Человек вскакивает и трясет головой. Господи помилуй. Ну что за х…ня? Руки шарят по груди в поисках сердца. Все на месте. Два соска, жесткие волосы, подернутые редкой сединой. Неровная на ощупь косая полоса через живот. Какая, к черту, мама? Что там стучит у меня внутри? Или уже не стучит?
Под несколькими слоями упаковочной бумаги обнаружился дешевенький китайский цифровой диктофон. Просто диктофон. Записок, каких-либо пояснений или указаний не было.

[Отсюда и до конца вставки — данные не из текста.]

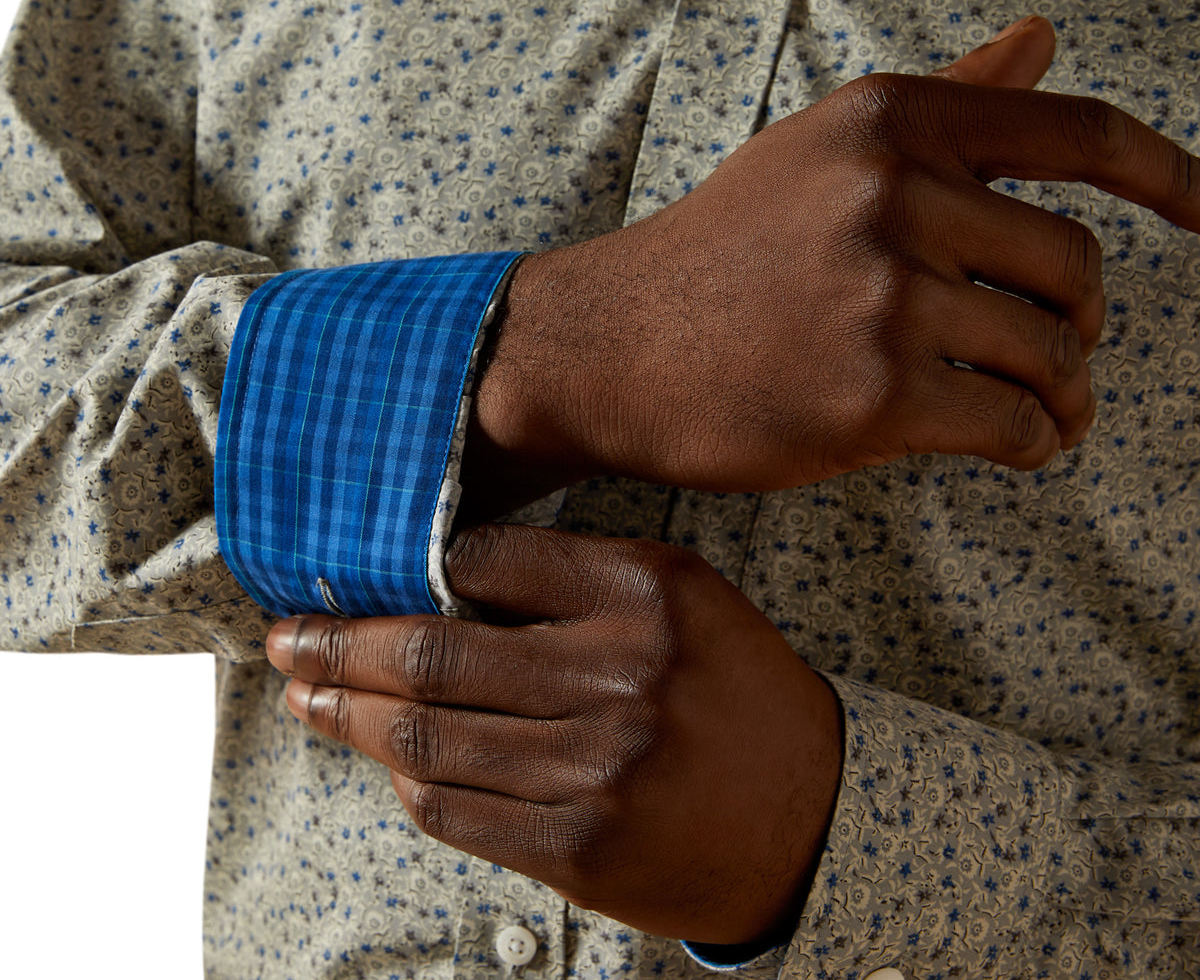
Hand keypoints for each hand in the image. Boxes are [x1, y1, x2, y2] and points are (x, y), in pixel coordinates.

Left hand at [265, 523, 842, 944]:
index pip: (487, 561)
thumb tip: (446, 575)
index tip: (357, 574)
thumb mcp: (682, 598)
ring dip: (348, 716)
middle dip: (339, 646)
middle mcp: (618, 675)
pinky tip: (382, 756)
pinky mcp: (578, 849)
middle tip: (288, 639)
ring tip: (306, 697)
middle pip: (434, 655)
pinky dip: (404, 778)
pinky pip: (455, 810)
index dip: (407, 567)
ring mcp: (595, 770)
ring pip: (427, 738)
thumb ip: (575, 578)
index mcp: (643, 593)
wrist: (812, 813)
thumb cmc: (734, 689)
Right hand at [460, 17, 1199, 514]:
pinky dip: (1033, 443)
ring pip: (1051, 354)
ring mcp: (885, 295)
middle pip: (1074, 266)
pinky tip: (1011, 444)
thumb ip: (941, 101)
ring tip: (1035, 410)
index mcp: (888, 124)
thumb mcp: (816, 152)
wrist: (612, 345)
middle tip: (1051, 355)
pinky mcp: (876, 394)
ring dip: (1062, 393)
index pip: (1075, 133)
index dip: (1169, 174)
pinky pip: (1016, 424)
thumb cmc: (714, 256)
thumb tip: (1041, 36)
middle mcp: (893, 195)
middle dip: (1077, 324)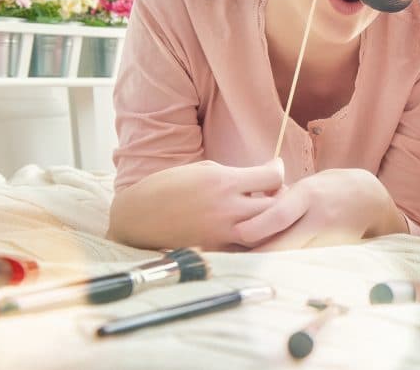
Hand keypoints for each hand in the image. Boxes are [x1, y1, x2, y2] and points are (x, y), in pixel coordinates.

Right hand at [108, 159, 284, 250]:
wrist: (137, 217)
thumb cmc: (169, 187)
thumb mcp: (203, 169)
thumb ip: (235, 175)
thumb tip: (264, 177)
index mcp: (223, 181)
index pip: (273, 177)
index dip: (278, 170)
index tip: (274, 168)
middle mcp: (226, 208)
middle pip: (276, 206)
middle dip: (282, 197)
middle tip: (275, 193)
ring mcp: (221, 233)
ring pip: (267, 232)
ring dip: (272, 222)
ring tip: (265, 213)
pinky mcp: (215, 251)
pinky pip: (247, 249)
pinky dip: (255, 240)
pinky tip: (250, 231)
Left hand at [237, 168, 392, 249]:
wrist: (371, 199)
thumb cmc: (330, 188)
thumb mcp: (307, 184)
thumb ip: (282, 197)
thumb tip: (250, 207)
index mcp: (309, 194)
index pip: (279, 215)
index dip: (256, 226)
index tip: (236, 233)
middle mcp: (319, 217)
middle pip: (283, 243)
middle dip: (257, 252)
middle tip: (232, 257)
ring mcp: (328, 238)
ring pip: (292, 256)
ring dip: (270, 260)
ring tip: (246, 262)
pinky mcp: (335, 253)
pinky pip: (304, 260)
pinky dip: (288, 263)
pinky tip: (273, 266)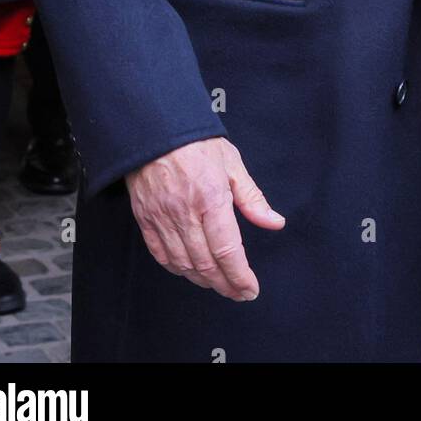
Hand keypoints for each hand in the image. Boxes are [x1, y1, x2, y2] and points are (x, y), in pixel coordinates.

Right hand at [125, 136, 284, 300]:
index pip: (227, 250)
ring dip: (203, 280)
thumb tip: (274, 222)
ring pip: (183, 264)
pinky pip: (161, 254)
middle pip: (206, 263)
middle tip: (239, 292)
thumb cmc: (196, 142)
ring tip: (219, 284)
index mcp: (211, 197)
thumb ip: (252, 198)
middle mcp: (185, 212)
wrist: (155, 128)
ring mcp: (162, 217)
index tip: (250, 289)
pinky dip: (177, 269)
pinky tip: (190, 271)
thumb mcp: (232, 163)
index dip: (240, 276)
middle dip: (225, 284)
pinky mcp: (145, 218)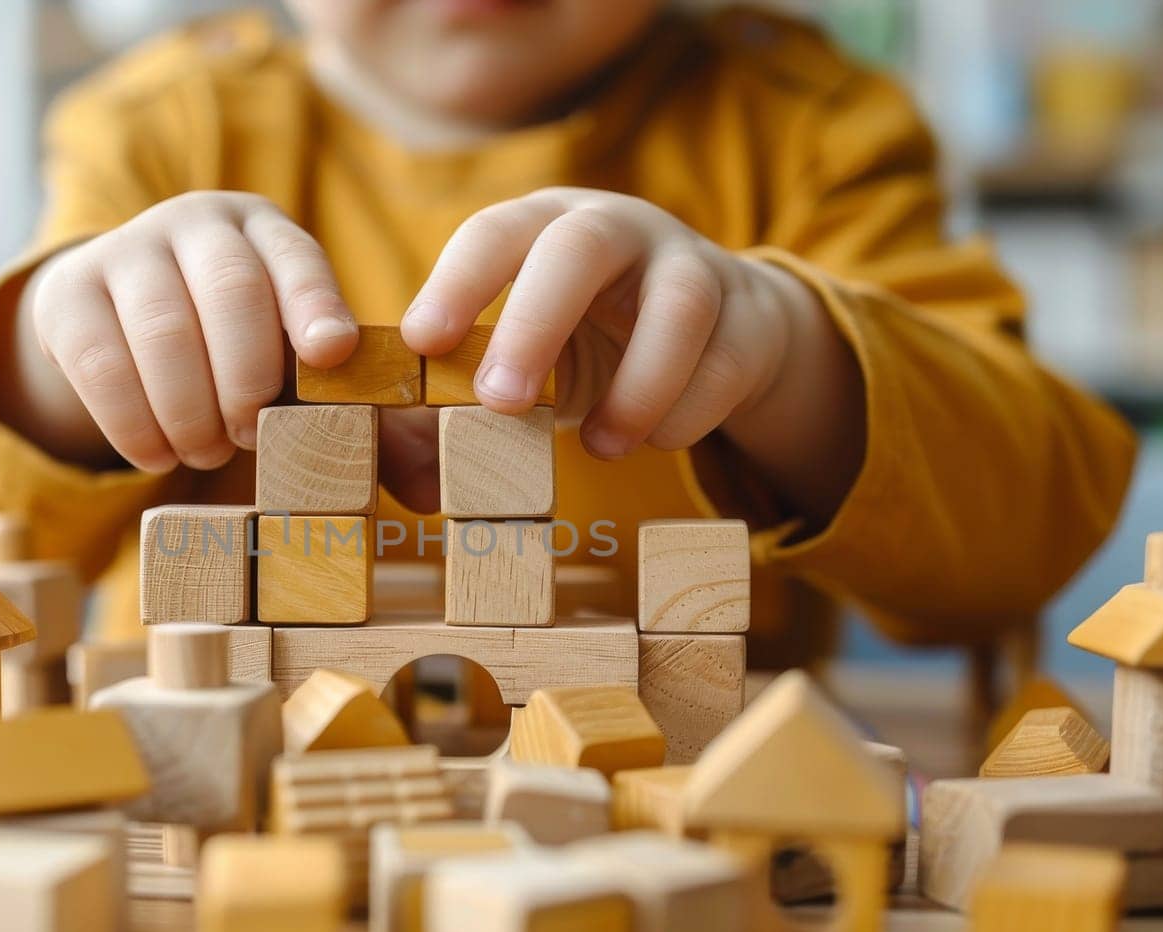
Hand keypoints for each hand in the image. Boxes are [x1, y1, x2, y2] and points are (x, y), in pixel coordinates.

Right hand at [27, 192, 357, 471]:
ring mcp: (124, 248)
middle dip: (248, 378)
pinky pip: (102, 364)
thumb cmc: (226, 341)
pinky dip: (134, 424)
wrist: (119, 318)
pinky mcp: (66, 292)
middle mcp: (193, 220)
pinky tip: (155, 456)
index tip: (332, 355)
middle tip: (249, 438)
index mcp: (260, 226)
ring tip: (205, 455)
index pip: (295, 257)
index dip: (315, 305)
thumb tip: (376, 428)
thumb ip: (318, 371)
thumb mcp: (276, 339)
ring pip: (164, 331)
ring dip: (191, 412)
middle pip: (231, 289)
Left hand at [401, 187, 820, 458]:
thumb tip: (412, 474)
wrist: (720, 329)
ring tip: (599, 447)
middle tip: (500, 402)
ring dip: (636, 386)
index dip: (457, 283)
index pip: (495, 233)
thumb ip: (473, 404)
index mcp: (547, 226)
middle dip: (534, 322)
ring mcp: (692, 266)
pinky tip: (650, 440)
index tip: (422, 343)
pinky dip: (684, 415)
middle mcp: (620, 228)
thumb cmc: (593, 340)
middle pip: (579, 245)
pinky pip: (725, 364)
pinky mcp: (750, 316)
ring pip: (677, 306)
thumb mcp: (532, 357)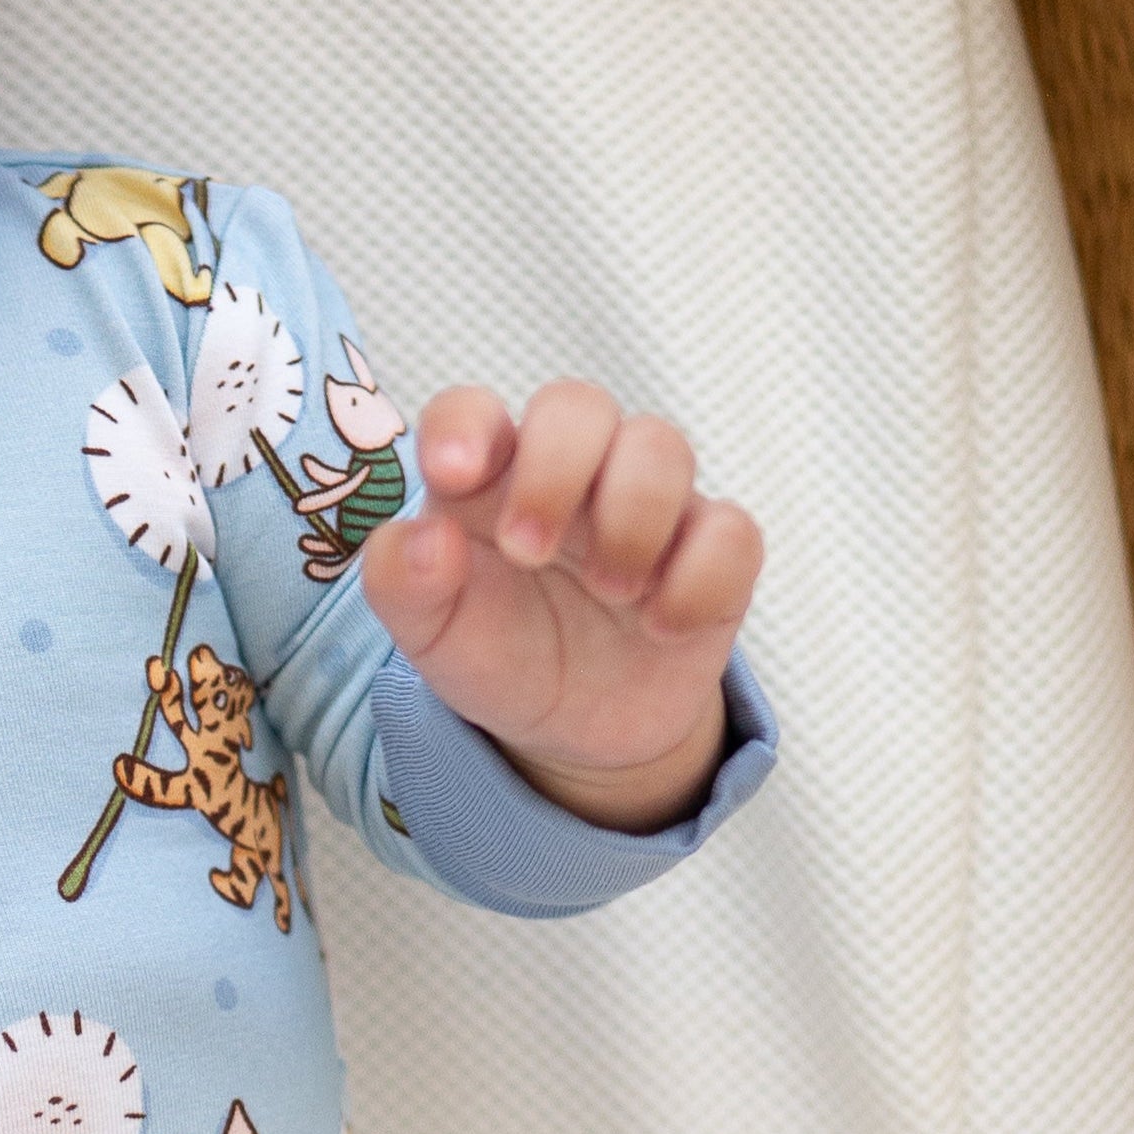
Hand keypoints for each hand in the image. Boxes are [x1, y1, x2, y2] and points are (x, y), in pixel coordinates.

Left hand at [360, 383, 763, 830]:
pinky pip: (731, 531)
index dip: (463, 425)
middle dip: (556, 469)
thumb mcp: (430, 636)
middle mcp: (572, 472)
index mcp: (489, 478)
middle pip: (577, 406)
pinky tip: (660, 627)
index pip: (471, 412)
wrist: (573, 728)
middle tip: (528, 553)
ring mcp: (648, 503)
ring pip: (662, 446)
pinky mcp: (712, 550)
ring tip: (609, 594)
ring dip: (632, 519)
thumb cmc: (498, 653)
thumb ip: (402, 584)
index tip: (452, 472)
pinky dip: (699, 579)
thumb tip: (423, 539)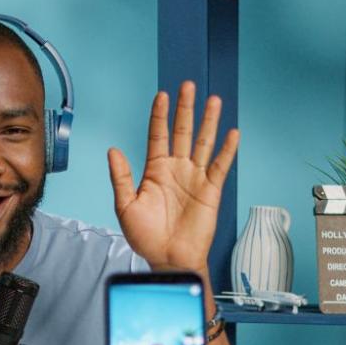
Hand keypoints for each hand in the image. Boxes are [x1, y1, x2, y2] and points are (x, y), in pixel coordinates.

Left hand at [106, 81, 238, 275]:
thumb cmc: (146, 237)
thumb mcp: (125, 206)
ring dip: (208, 122)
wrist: (167, 259)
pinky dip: (227, 150)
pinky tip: (232, 133)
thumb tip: (113, 150)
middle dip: (185, 109)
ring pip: (202, 143)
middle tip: (188, 86)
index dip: (160, 115)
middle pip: (182, 132)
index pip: (158, 135)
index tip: (162, 95)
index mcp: (155, 170)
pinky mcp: (210, 190)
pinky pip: (220, 166)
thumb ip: (121, 177)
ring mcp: (195, 178)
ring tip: (213, 100)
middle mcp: (177, 169)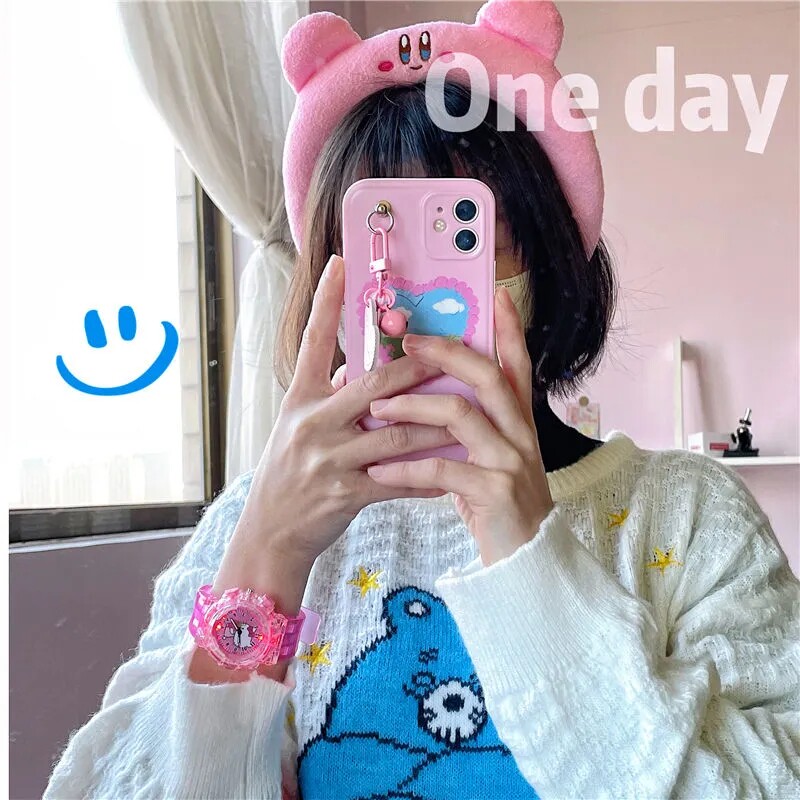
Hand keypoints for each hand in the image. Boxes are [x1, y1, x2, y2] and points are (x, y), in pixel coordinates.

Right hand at [215, 254, 453, 592]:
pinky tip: (454, 474)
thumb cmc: (288, 473)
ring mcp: (329, 459)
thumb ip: (330, 394)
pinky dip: (430, 476)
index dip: (327, 301)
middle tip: (452, 349)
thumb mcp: (299, 426)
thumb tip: (361, 367)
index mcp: (300, 399)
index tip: (343, 263)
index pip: (313, 341)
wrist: (270, 532)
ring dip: (437, 423)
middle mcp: (312, 423)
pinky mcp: (346, 494)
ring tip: (469, 413)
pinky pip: (400, 481)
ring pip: (397, 432)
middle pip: (373, 384)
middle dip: (418, 367)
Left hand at [365, 286, 553, 565]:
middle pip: (487, 376)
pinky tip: (379, 472)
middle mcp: (521, 434)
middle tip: (407, 342)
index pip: (517, 365)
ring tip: (376, 411)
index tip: (496, 294)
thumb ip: (469, 429)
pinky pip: (443, 471)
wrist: (526, 562)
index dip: (509, 329)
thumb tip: (422, 399)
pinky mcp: (495, 493)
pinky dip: (406, 470)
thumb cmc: (497, 507)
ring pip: (461, 415)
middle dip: (445, 354)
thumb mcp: (490, 460)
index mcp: (520, 422)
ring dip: (413, 408)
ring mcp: (511, 462)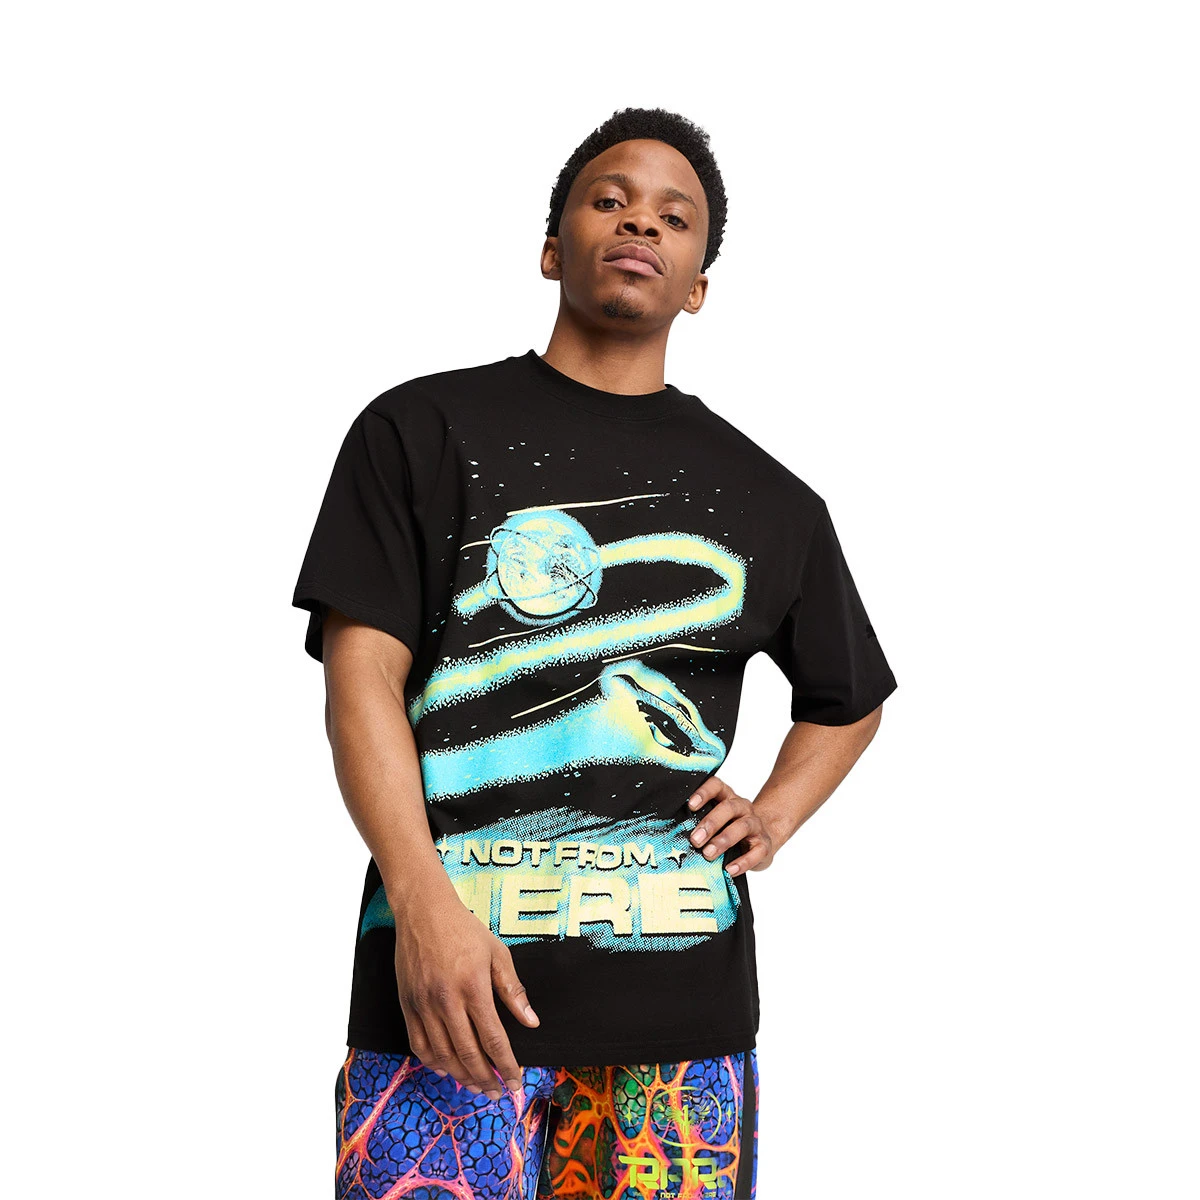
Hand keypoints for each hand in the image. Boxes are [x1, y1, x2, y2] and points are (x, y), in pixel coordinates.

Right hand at [393, 893, 538, 1100]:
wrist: (423, 911)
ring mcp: (423, 1005)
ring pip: (442, 1055)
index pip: (493, 1039)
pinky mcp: (407, 1005)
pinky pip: (419, 1044)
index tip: (516, 1082)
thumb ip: (513, 991)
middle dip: (486, 1079)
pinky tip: (447, 1069)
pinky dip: (433, 1063)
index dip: (506, 1066)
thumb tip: (531, 1022)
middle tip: (497, 1093)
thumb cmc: (464, 929)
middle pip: (468, 1054)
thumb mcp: (497, 953)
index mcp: (473, 988)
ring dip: (461, 1076)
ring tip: (477, 1086)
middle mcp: (446, 1001)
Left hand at [686, 776, 777, 875]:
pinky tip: (730, 869)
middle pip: (728, 808)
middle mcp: (742, 807)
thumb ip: (699, 822)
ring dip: (724, 840)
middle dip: (711, 823)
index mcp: (726, 797)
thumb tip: (672, 833)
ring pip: (742, 827)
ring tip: (708, 854)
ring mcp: (755, 824)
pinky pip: (757, 851)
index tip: (690, 805)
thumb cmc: (728, 829)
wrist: (761, 840)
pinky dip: (743, 861)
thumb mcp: (715, 821)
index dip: (704, 793)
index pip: (716, 786)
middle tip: (695, 840)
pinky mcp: (764, 844)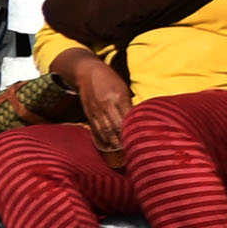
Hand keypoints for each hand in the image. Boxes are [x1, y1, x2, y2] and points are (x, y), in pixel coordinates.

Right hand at [52, 47, 133, 162]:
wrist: (85, 71)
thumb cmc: (109, 79)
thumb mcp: (123, 88)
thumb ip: (129, 104)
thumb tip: (140, 121)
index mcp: (118, 96)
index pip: (128, 118)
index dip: (133, 132)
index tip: (141, 142)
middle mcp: (106, 104)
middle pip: (116, 128)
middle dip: (124, 142)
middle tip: (133, 154)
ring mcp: (96, 110)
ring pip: (106, 131)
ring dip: (114, 144)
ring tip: (122, 156)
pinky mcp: (88, 113)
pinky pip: (95, 129)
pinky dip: (102, 140)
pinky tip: (108, 148)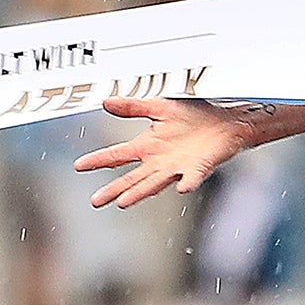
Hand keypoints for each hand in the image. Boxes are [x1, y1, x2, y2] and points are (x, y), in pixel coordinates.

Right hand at [74, 97, 258, 208]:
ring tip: (123, 202)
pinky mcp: (200, 167)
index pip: (118, 154)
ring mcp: (179, 167)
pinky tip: (182, 188)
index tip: (78, 166)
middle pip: (132, 178)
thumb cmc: (195, 116)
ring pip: (156, 183)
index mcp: (148, 146)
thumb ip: (134, 107)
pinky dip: (187, 182)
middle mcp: (160, 161)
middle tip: (95, 201)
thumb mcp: (161, 107)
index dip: (99, 160)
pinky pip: (192, 177)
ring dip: (141, 192)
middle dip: (115, 189)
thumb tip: (105, 102)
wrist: (226, 121)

Он внимательно рассмотрел пластмассовый корпус, зачем-то ковырнул его ногтем в нескольких местах. Ничего не изменилось. Осторожно – как бомбу – положив диктофон на стол, он вернулся к плите. Бросил в закипевшую воду специи. Разорвал пакетик. С каменным грохотом, разбрызгивая во все стороны кипяток, пельмени рухнули в кастрюлю. Вода стала мутной, молочно-белой. Помешав в кастрюльке деревянной ложкой, он убавил огонь, накрыт крышкой и вернулся к столу.
Взял в руки диктофон.
Осмотрел его со всех сторон еще раз и нажал кнопку.
В первые секунды ничего не произошло. Потом раздался какой-то скрип и стук. Потом кто-то в диктофоне закашлял. Потом раздался голос:
Привет, парень. Узнал? Впрочем, давай к делу. Если ты это слушаешь, значит, я уже мертв, а ты еще нет. Это радует. Ну… условненъко. Тебе даже не потребуется набираться терпения, все, что я тебе скажу, займет минут двадцать—тридцать. Максимум. Потом можешь выключать, дальше – там три с половиной часа деталей. Слушай внимательно, запоминай, никаких пометок не делай. Потом, когда тебя спросят, откуда ты все это узнал, – вали на меня. Проверить нельзя. Я оставлю много следов, нарочитых следов. Сейчас их просто опишут, потом, когда появится твой рассказ, о них вспомнят и все поймут. Мозаика сложится, что и требуется.